A test flight of the capsule is planned for September 2014. It will fly 3,600 miles away and then return to the Pacific Ocean. But first, the Navy and NASA have to dust off the cobwebs from their old recovery playbook and update several parts of it.

Unlike past spacecraft recovery efforts, the Navy doesn't plan to use helicopters to retrieve Orion and place them on the flight deck of a ship. Instead, small boat teams will attach a winch line to Orion and tow it into an amphibious ship's well deck. The Arlington is an amphibious transport dock that carries Marines and their equipment, and its well deck can intentionally be flooded. Once inside the ship, the well deck will be drained and the crew module will be placed into a positioning stand known as a cradle that will eventually allow astronauts to step out of the spacecraft and into the ship.

In practice, it will be several more years before an astronaut steps onto a ship following a mission.

Orion's first trip is an unmanned mission in 2017. The first manned mission of Orion is planned for 2021.

A more detailed recovery test will occur in open waters off the coast of California in January.
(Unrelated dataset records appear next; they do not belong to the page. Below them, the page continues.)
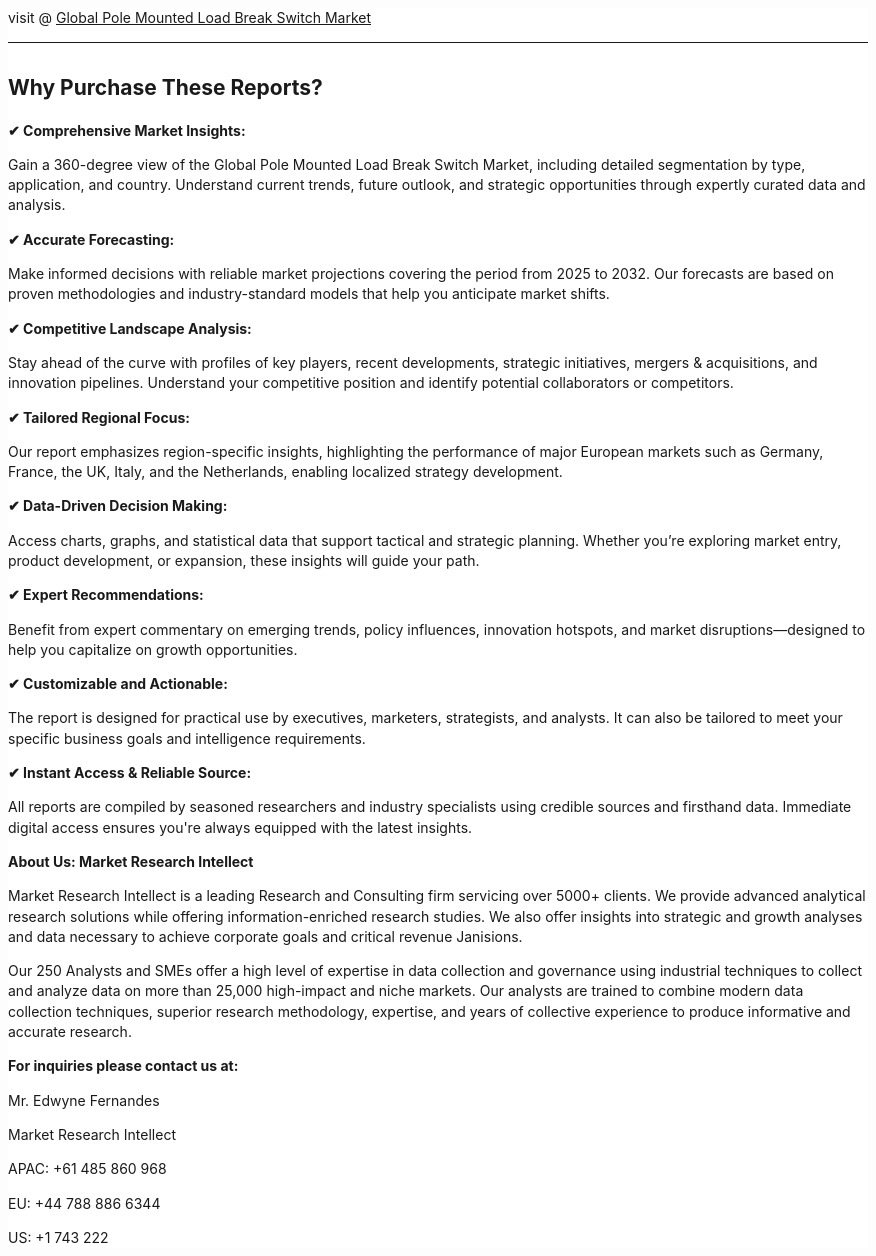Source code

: visit&nbsp;@</strong>&nbsp;</span><span class="font-[700]"><a href="https://www.marketresearchintellect.com/product/pole-mounted-load-break-switch-market/?utm_source=Linkedin&utm_medium=824" target="_blank" data-tracking-control-name="article-ssr-frontend-pulse_little-text-block" data-tracking-will-navigate="" data-test-link="">Global Pole Mounted Load Break Switch Market</a></span></p></blockquote><hr /><h2>Why Purchase These Reports?</h2><p><strong>✔ Comprehensive Market Insights:</strong></p><p>Gain a 360-degree view of the Global Pole Mounted Load Break Switch Market, including detailed segmentation by type, application, and country. Understand current trends, future outlook, and strategic opportunities through expertly curated data and analysis.</p><p><strong>✔ Accurate Forecasting:</strong></p><p>Make informed decisions with reliable market projections covering the period from 2025 to 2032. Our forecasts are based on proven methodologies and industry-standard models that help you anticipate market shifts.</p><p><strong>✔ Competitive Landscape Analysis:</strong></p><p>Stay ahead of the curve with profiles of key players, recent developments, strategic initiatives, mergers &amp; acquisitions, and innovation pipelines. Understand your competitive position and identify potential collaborators or competitors.</p><p><strong>✔ Tailored Regional Focus:</strong></p><p>Our report emphasizes region-specific insights, highlighting the performance of major European markets such as Germany, France, the UK, Italy, and the Netherlands, enabling localized strategy development.</p><p><strong>✔ Data-Driven Decision Making:</strong></p><p>Access charts, graphs, and statistical data that support tactical and strategic planning. Whether you&rsquo;re exploring market entry, product development, or expansion, these insights will guide your path.</p><p><strong>✔ Expert Recommendations:</strong></p><p>Benefit from expert commentary on emerging trends, policy influences, innovation hotspots, and market disruptions&mdash;designed to help you capitalize on growth opportunities.</p><p><strong>✔ Customizable and Actionable:</strong></p><p>The report is designed for practical use by executives, marketers, strategists, and analysts. It can also be tailored to meet your specific business goals and intelligence requirements.</p><p><strong>✔ Instant Access &amp; Reliable Source:</strong></p><p>All reports are compiled by seasoned researchers and industry specialists using credible sources and firsthand data. Immediate digital access ensures you're always equipped with the latest insights.</p><p><strong><span class="font-[700]">About Us: Market Research Intellect</span></strong></p><p><span class="">Market Research Intellect is a leading Research and Consulting firm servicing over 5000+ clients. We provide advanced analytical research solutions while offering information-enriched research studies.&nbsp;</span>We also offer insights into strategic and growth analyses and data necessary to achieve corporate goals and critical revenue Janisions.</p><p><span class="">Our 250 Analysts and SMEs offer a high level of expertise in data collection and governance using industrial techniques to collect and analyze data on more than 25,000 high-impact and niche markets. Our analysts are trained to combine modern data collection techniques, superior research methodology, expertise, and years of collective experience to produce informative and accurate research.</span></p><p><strong>For inquiries please contact us at:</strong></p><p>Mr. Edwyne Fernandes</p><p>Market Research Intellect</p><p>APAC: +61 485 860 968</p><p>EU: +44 788 886 6344</p><p>US: +1 743 222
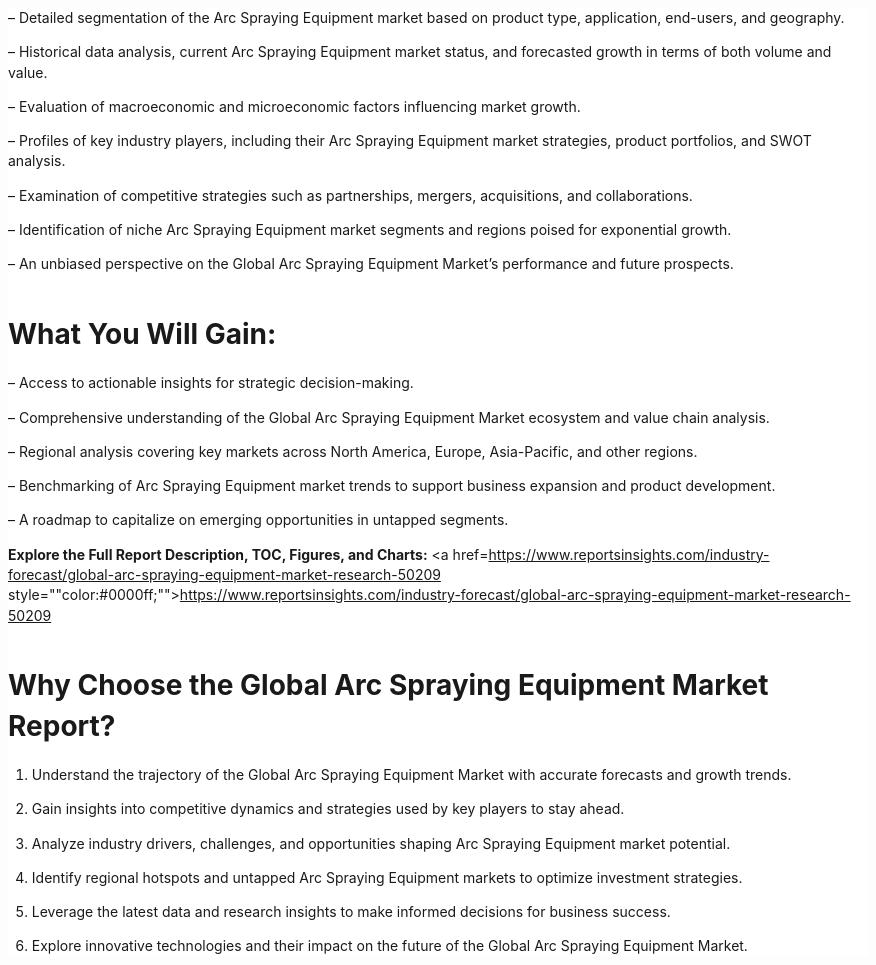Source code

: – Detailed segmentation of the Arc Spraying Equipment market based on product type, application, end-users, and geography.

– Historical data analysis, current Arc Spraying Equipment market status, and forecasted growth in terms of both volume and value.

– Evaluation of macroeconomic and microeconomic factors influencing market growth.

– Profiles of key industry players, including their Arc Spraying Equipment market strategies, product portfolios, and SWOT analysis.

– Examination of competitive strategies such as partnerships, mergers, acquisitions, and collaborations.

– Identification of niche Arc Spraying Equipment market segments and regions poised for exponential growth.

– An unbiased perspective on the Global Arc Spraying Equipment Market’s performance and future prospects.

# <strong>What You Will Gain:</strong>

– Access to actionable insights for strategic decision-making.

– Comprehensive understanding of the Global Arc Spraying Equipment Market ecosystem and value chain analysis.

– Regional analysis covering key markets across North America, Europe, Asia-Pacific, and other regions.

– Benchmarking of Arc Spraying Equipment market trends to support business expansion and product development.

– A roadmap to capitalize on emerging opportunities in untapped segments.

<strong>Explore the Full Report Description, TOC, Figures, and Charts:</strong>
<a href=https://www.reportsinsights.com/industry-forecast/global-arc-spraying-equipment-market-research-50209 style=""color:#0000ff;"">https://www.reportsinsights.com/industry-forecast/global-arc-spraying-equipment-market-research-50209</a>

# <strong>Why Choose the Global Arc Spraying Equipment Market Report?</strong>

1. Understand the trajectory of the Global Arc Spraying Equipment Market with accurate forecasts and growth trends.

2. Gain insights into competitive dynamics and strategies used by key players to stay ahead.

3. Analyze industry drivers, challenges, and opportunities shaping Arc Spraying Equipment market potential.

4. Identify regional hotspots and untapped Arc Spraying Equipment markets to optimize investment strategies.

5. Leverage the latest data and research insights to make informed decisions for business success.

6. Explore innovative technologies and their impact on the future of the Global Arc Spraying Equipment Market.

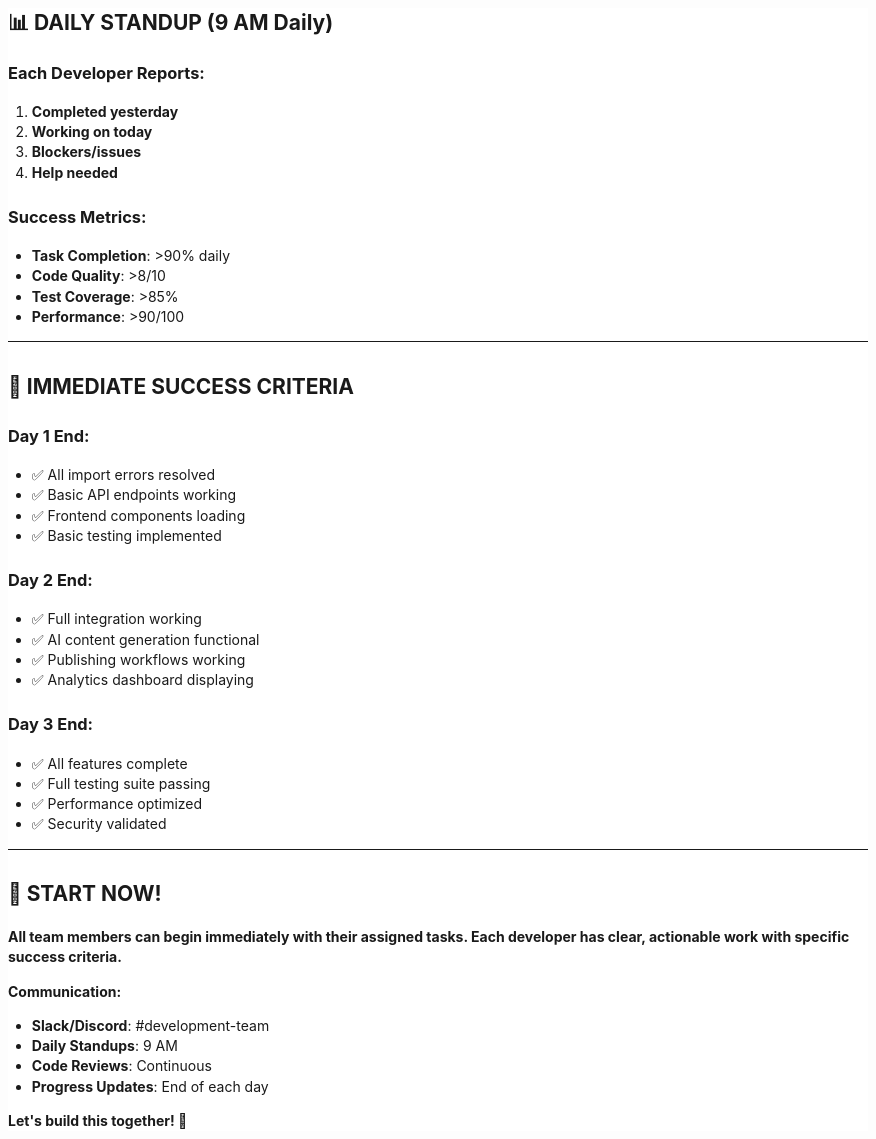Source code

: 
## 📊 **DAILY STANDUP (9 AM Daily)**

### **Each Developer Reports:**
1. **Completed yesterday**
2. **Working on today**
3. **Blockers/issues**
4. **Help needed**

### **Success Metrics:**
- **Task Completion**: >90% daily
- **Code Quality**: >8/10
- **Test Coverage**: >85%
- **Performance**: >90/100

---

## 🎯 **IMMEDIATE SUCCESS CRITERIA**

### **Day 1 End:**
- ✅ All import errors resolved
- ✅ Basic API endpoints working
- ✅ Frontend components loading
- ✅ Basic testing implemented

### **Day 2 End:**
- ✅ Full integration working
- ✅ AI content generation functional
- ✅ Publishing workflows working
- ✅ Analytics dashboard displaying

### **Day 3 End:**
- ✅ All features complete
- ✅ Full testing suite passing
- ✅ Performance optimized
- ✅ Security validated

---

## 🚀 **START NOW!**

**All team members can begin immediately with their assigned tasks. Each developer has clear, actionable work with specific success criteria.**

**Communication:**
- **Slack/Discord**: #development-team
- **Daily Standups**: 9 AM
- **Code Reviews**: Continuous
- **Progress Updates**: End of each day

**Let's build this together! 🚀**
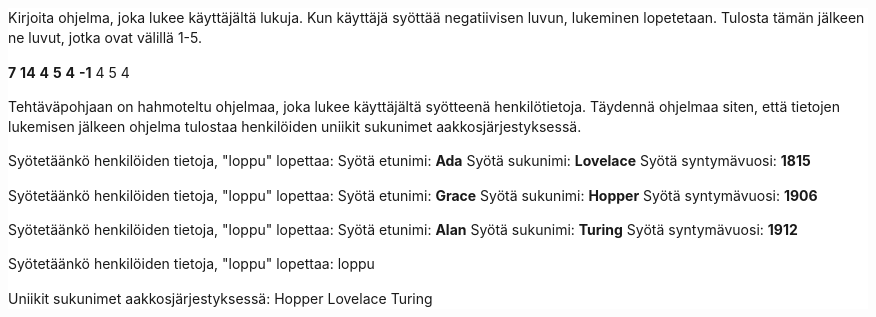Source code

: </programming-exercise>


<programming-exercise name='Rajatut luvut' tmcname='osa09-Osa09_06.RajatutLuvut'>

Kirjoita ohjelma, joka lukee käyttäjältä lukuja. Kun käyttäjä syöttää negatiivisen luvun, lukeminen lopetetaan. Tulosta tämän jälkeen ne luvut, jotka ovat välillä 1-5.

<sample-output>

**7**
**14**
**4**
**5**
**4**
**-1**
4
5
4

</sample-output>

</programming-exercise>


<programming-exercise name='Uniikit sukunimet' tmcname='osa09-Osa09_07.UniikitSukunimet'>

Tehtäväpohjaan on hahmoteltu ohjelmaa, joka lukee käyttäjältä syötteenä henkilötietoja. Täydennä ohjelmaa siten, että tietojen lukemisen jälkeen ohjelma tulostaa henkilöiden uniikit sukunimet aakkosjärjestyksessä.


<sample-output>

Syötetäänkö henkilöiden tietoja, "loppu" lopettaa:
Syötä etunimi: **Ada**
Syötä sukunimi: **Lovelace**
Syötä syntymävuosi: **1815**

Syötetäänkö henkilöiden tietoja, "loppu" lopettaa:
Syötä etunimi: **Grace**
Syötä sukunimi: **Hopper**
Syötä syntymävuosi: **1906**

Syötetäänkö henkilöiden tietoja, "loppu" lopettaa:
Syötä etunimi: **Alan**
Syötä sukunimi: **Turing**
Syötä syntymävuosi: **1912**

Syötetäänkö henkilöiden tietoja, "loppu" lopettaa: loppu

Uniikit sukunimet aakkosjärjestyksessä:
Hopper
Lovelace
Turing

</sample-output>

</programming-exercise>
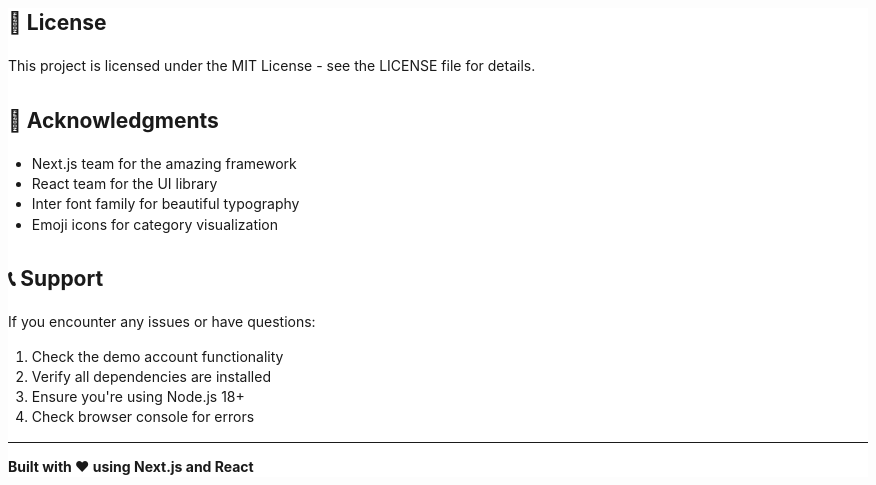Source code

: ## 📄 License

This project is licensed under the MIT License - see the LICENSE file for details.

## 🙏 Acknowledgments

- Next.js team for the amazing framework
- React team for the UI library
- Inter font family for beautiful typography
- Emoji icons for category visualization

## 📞 Support

If you encounter any issues or have questions:

1. Check the demo account functionality
2. Verify all dependencies are installed
3. Ensure you're using Node.js 18+
4. Check browser console for errors

---

**Built with ❤️ using Next.js and React**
For years, the splashdown in the water was a familiar ending to U.S. space missions. Photos on NASA's website show astronauts Neil Armstrong and David R. Scott sitting with their spacecraft hatches open after the Gemini VIII mission in 1966, as the craft is stabilized against choppy seas by a yellow flotation collar. Others photos show astronaut L. Gordon Cooper being hoisted by a recovery helicopter after the Gemini V mission in 1965, and the Apollo 17 spacecraft carrying three astronauts being gilded to a safe splashdown in 1972. The astronauts were then flown by recovery helicopter to a Navy vessel after the completion of NASA's sixth and last manned lunar landing in the Apollo program.

"The Navy is excited to support NASA's continuing mission of space exploration," Adm. Bill Gortney, commander of U.S. Fleet Forces Command, said in a statement. "Our unique capabilities make us an ideal partner for NASA in the safe recovery of our astronauts in the 21st century -- just as we did nearly a half century ago in support of America's quest to put a man on the moon."